A agenda econômica desta semana foi marcada por alertas fiscais, discussões sobre sustentabilidade das contas públicas, movimentações relevantes no mercado financeiro e o avanço de investigações com impacto político. Entrevistas e reportagens de O Globo, Valor Econômico, Estadão e Folha de S.Paulo mostram um governo pressionado a conter gastos obrigatórios, enquanto lida com incertezas externas e ruídos no sistema financeiro.
O secretário do Tesouro Nacional, Rogério Ceron, defendeu a necessidade de desacelerar o crescimento das despesas obrigatórias para abrir espaço a investimentos públicos, apontando a Previdência e o Benefício de Prestação Continuada (BPC) como os principais vetores de pressão fiscal. Apesar das mudanças aprovadas no BPC, os gastos cresceram cerca de 9% no ano passado. Ceron afirmou que o foco do governo em 2026 é cumprir a meta fiscal de superávit de 0,25% do PIB (R$ 34 bilhões), mas reconheceu preocupação com o desempenho das estatais ( O Globo ).
Na mesma entrevista, Ceron disse estar disposto a permanecer no governo após a saída do ministro da Fazenda, Fernando Haddad, prevista para este mês. A expectativa, segundo o jornal, é que o secretário-executivo Dario Durigan assuma o comando da pasta, com Ceron ocupando a posição de número dois, hipótese que ele evita confirmar publicamente ( O Globo ).
Dados levantados pelo Tesouro Nacional a pedido do Valor Econômico mostram que o déficit da Previdência, considerando trabalhadores do setor privado, servidores federais e militares, saltou de 2,64% do PIB em 2015 para 3,42% em 2025. Em valores reais, o rombo passou de R$ 271,7 bilhões para R$ 442 bilhões, alta de 62,6%. Técnicos do governo e economistas avaliam que, apesar dos efeitos positivos da reforma de 2019, uma nova reforma previdenciária será necessária até 2030 ( Valor ).
No mercado financeiro, a orientação do governo chinês para que bancos reduzam a compra de títulos da dívida dos Estados Unidos derrubou o dólar ao menor nível desde maio de 2024. A moeda fechou a R$ 5,18, enquanto o Ibovespa avançou 1,80% e superou, pela primeira vez, os 186 mil pontos.
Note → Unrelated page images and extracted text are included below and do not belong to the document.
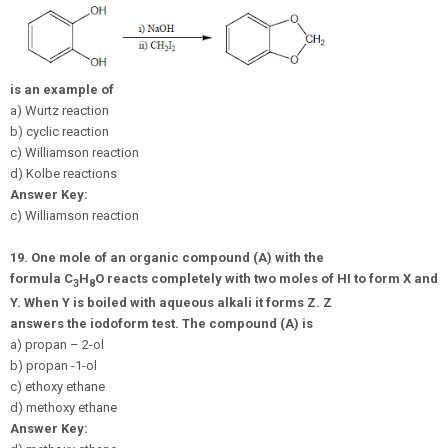
is an example of
a) Wurtz reaction
b) cyclic reaction
c) Williamson reaction
d) Kolbe reactions
Answer Key:
c) Williamson reaction
19.
One mole of an organic compound (A) with the
formula
C
H
O
reacts completely with two moles of HI to form X and
3
8
Y. When Y is boiled with aqueous alkali it forms Z. Z
answers the iodoform test. The compound (A) is
a) propan – 2-ol
b) propan -1-ol
c) ethoxy ethane
d) methoxy ethane
Answer Key:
No mesmo dia, o Tesouro Nacional captou US$ 4,5 bilhões em sua primeira emissão externa do ano, com títulos de 10 anos e a reabertura de papéis com vencimento em 2056 ( Estadão e O Globo ).
Master
As investigações envolvendo o Banco Master continuam a se expandir e já são vistas como ameaça por políticos de partidos do centrão e da esquerda. Segundo a Folha de S.Paulo, aliados levaram ao Planalto o alerta de que a Polícia Federal estaria avançando sobre nomes com foro privilegiado, o que poderia atingir o PT e seus aliados. A PF já identificou indícios de envolvimento de políticos em supostos desvios ligados ao banco.
No sistema financeiro, o Banco Central estuda revisar regras do Fundo Garantidor de Créditos (FGC) ainda este ano ou no início de 2027. A lista de entregas inclui mudanças na distribuição de títulos, prevenção a fraudes e revisão de tarifas, segundo o diretor Gilneu Vivan, durante evento da Associação Brasileira de Bancos (ABBC) ( Folha ).
Paralelamente, o conselho do FGC aprovou medidas para recompor sua liquidez após as indenizações relacionadas ao Banco Master, que podem chegar a R$ 55 bilhões. O plano prevê antecipação de contribuições e cobrança de alíquota extraordinária ao setor financeiro, ainda pendente de aval do Banco Central e do Conselho Monetário Nacional ( Valor Econômico ).
O escândalo também tem efeitos políticos no Distrito Federal. O governador Ibaneis Rocha (MDB) cancelou um jantar com deputados de sua base após risco de esvaziamento do encontro, em meio à crise envolvendo o Banco Master e o Banco de Brasília (BRB) ( Folha ).
No Congresso, o presidente da Câmara, Hugo Motta (Republicanos-PB), afastou a possibilidade de abertura de uma CPI para investigar o Banco Master ao afirmar que seguirá a ordem cronológica dos 16 pedidos já protocolados. Na prática, a decisão inviabiliza a instalação da comissão solicitada na semana passada ( Coluna do Estadão ).